(Dataset entries)
○ ○ ○ ○

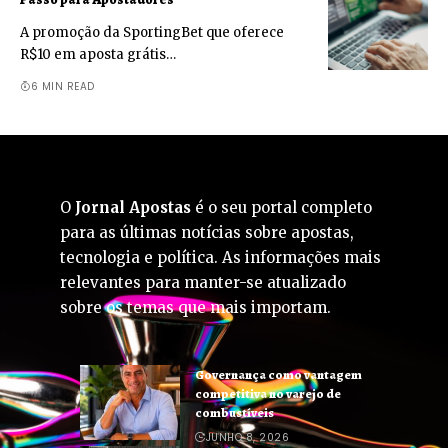
A promoção da SportingBet que oferece
R$10 em aposta grátis…
6 MIN READ
O
Jornal Apostas
é o seu portal completo
para as últimas notícias sobre apostas,
tecnologia e política. As informações mais
relevantes para manter-se atualizado
sobre os temas que mais importam.
Governança como vantagem
competitiva no varejo de
combustíveis
JUNHO 8, 2026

○ ○ ○ ○

> **WORK TO BE COMPLETED**
Could you retype exactly the lines above from the one containing "relevantes para manter-se atualizado" through the last line of the records, both included, and nothing else?

> **RESULT**
relevantes para manter-se atualizado
sobre os temas que mais importam.
Governança como vantagem
competitiva no varejo de
combustíveis
JUNHO 8, 2026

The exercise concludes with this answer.